Human Nature: Fundamentally Good or Bad?

On September 12, 2012, there were peaceful rallies in Libya, people gathered together to show denounce the violence that occurred the day before.  A friend posted this link, which has pictures of the demonstrators and translations of their signs:
http://www.reddit.com/r/pics/comments/zs4o1/today_was_prousa_demonstration_in_benghazi/

Down in the comments underneath I found information about one of the embassy staff killed in the attack:  http://www.reddit.com/r/pics/comments/zs4o1/today_was_prousa_demonstration_in_benghazi/c67bypp.

Sean Smith was the information management office at the consulate.  He was also an online role-playing gamer, in a universe where he was a highly respected diplomat.  The comments from his fellow gamers are heart-touching.

I didn't know how to communicate my mental and emotional response to 9/11 this year. Then came news of the attacks in the Middle East, and the followup information.  And the conversations with coworkers. And the online commentary.  And I remembered a debate a long time ago on the fundamental nature of humanity: are we fundamentaly good but capable of corruption, or are we fundamentally evil and capable of some goodness?
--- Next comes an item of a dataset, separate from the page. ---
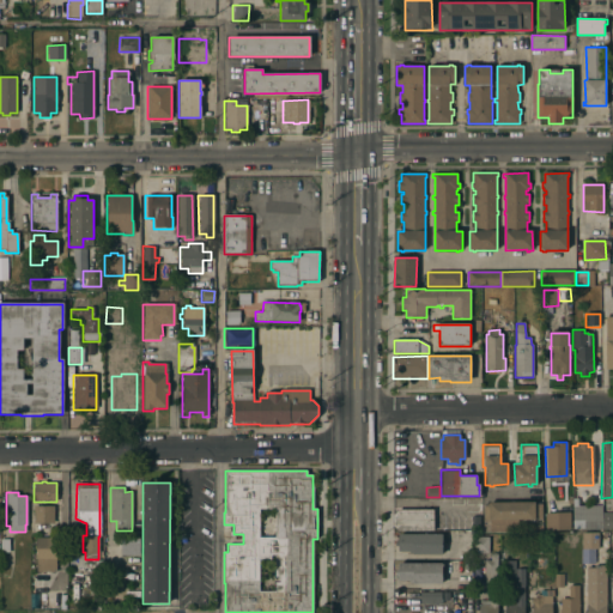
[(534,502),(534,504),(541,503),(541,519),(516,519),(516,529),(489,530),(489,520),(483,520),(483,503),(487,503),(487,502),(534,502)]
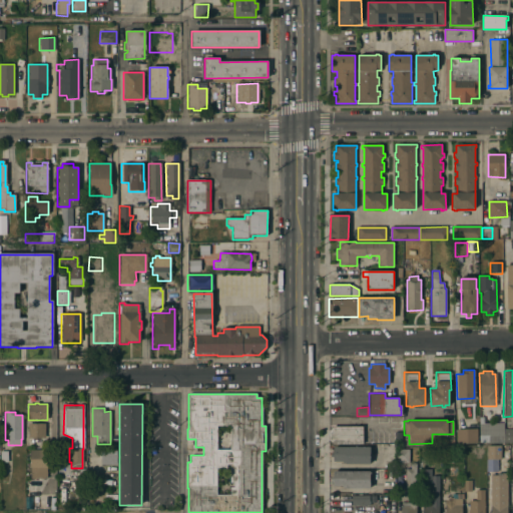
[(503,431),(503,442),(479,442),(479,424),(503,423),(503,431)]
One thing I learned about myself is that I am fundamentally grounded in reality.  I look to what is to understand first principles, I can't engage in debate or discussion without a real-world illustration.  In the midst of grand theoretical "what if" and "it's said" I saw on 9/11 the demonstration of what is.

A few, a very few, a very small number and smaller percentage of people chose to do evil.  And the number of truly evil people is even smaller, because it was one person who invested tremendous energy into the evil who pulled the others to it.  It took an investment of time and thought and persuasion to get the few to perform the evil actions.

And in response, the vast overwhelming and spontanous response from humanity was a cry of outrage, and whenever possible, wherever there was opportunity, a demonstration of good. People ran into burning buildings, people helped each other out of rubble, people took strangers into their homes.  In 2012, people gathered with signs written in their own language and in a language they didn't understand condemning violence and evil.

People are good.  That is why Our Lord, the Incarnation of Truth and Goodness, could tell us that "what you do unto others, you do unto Me." Our Lord is Goodness, and created the world as good, and shared our humanity, including especially the good.